Sí: por allí pasaba el frente. Muchos años atrás, cuando la guerra había separado a las familias sobre la sierra de Guadarrama, el cielo estaba limpio. Un azul casi sin nubes lo inundaba. Y un sol primaveral, casi de invierno, cortaba el frío pero picaba. La piel resplandeció, tocada por el sol, sin llegar a tostarse; les cayó erisipela. 

 

            Cuando llegaron abajo Juan pensó en los dos mundos. El mundo de arriba, perdido entre rocas y cielo, y el de abajo, sujeto por la tierra y la hierba. Arriba las rocas estaban peladas, y sus aristas, como reliquias del suelo, parecían huesos. Abajo la tierra estaba húmeda, alimentada por las fuentes del Eresma, y había charcos; charcos que brillaban al sol, como espejos, cuando se contemplaban desde arriba. Arriba estaba el cielo surcado por aviones, por las águilas, por milanos con sus alas abiertas, planeando. Abajo estaban los árboles, la alegre paz de la quietud: pero escondidas en algún sitio, aunque no las escrutara la vista, estaban las alimañas. El cielo se extendía, perfecto y límpido, como la piel del monte, sobre las cumbres. Y abajo la tierra, irregular, sinuosa y torcida, yacía como la piel del árbol; de zarzas, de matas y de rosas, de las hierbas y las moras. El mundo de arriba se abría a la profundidad de los cielos; y el mundo de abajo, como una superficie imperfecta, se hacía profundo bajo la tierra.

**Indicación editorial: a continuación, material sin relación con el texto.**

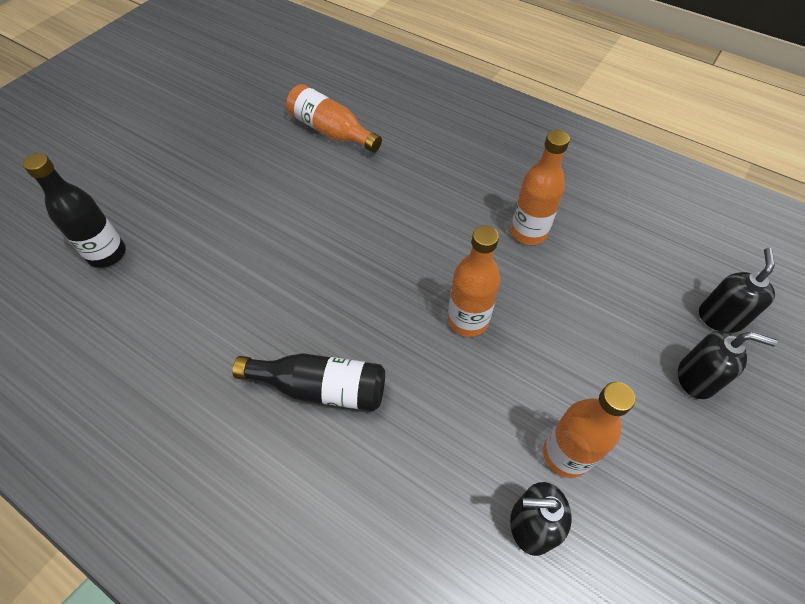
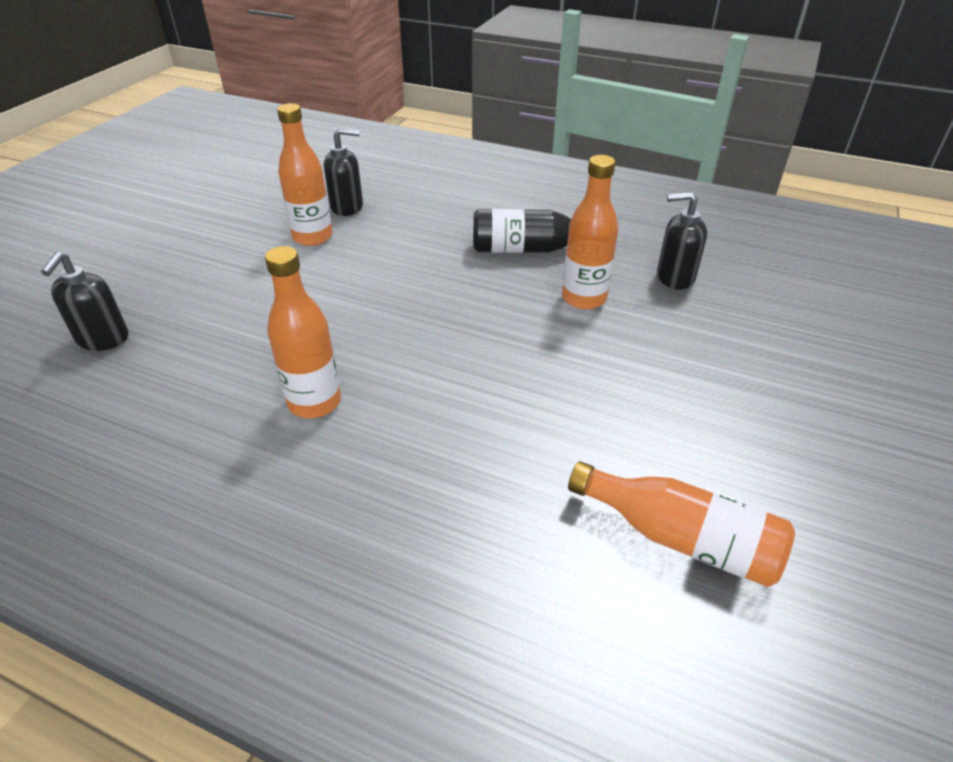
camera: 170 degrees right, 15 degrees down
black bottle [23,153,126,268] -> none
orange bottle [448,226,500,337] -> orange bottle moved to [562,155,618,310]
black soap dispenser [678,331,777,399] -> black soap dispenser moved to [657,192,707,290]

            Se acordó de los mundos de Aristóteles. Sólo se preguntaba si, más allá del cielo, habría un pensamiento que lo moviese todo; una energía que, desde su fuerza descomunal, se derramara en caricias sobra la tierra dorando los cielos y regando el campo. La mente de dios abrazándolo todo, el ojo del mundo. La fuerza de amor que traspasaba el pecho; a Juan suspirando por Ingrid, a Ingrid recostándose en el pecho de Juan. Sentían el calor el uno del otro, y así también el mundo sentiría, protectora, el abrazo de dios, la mente divina. El alma del mundo.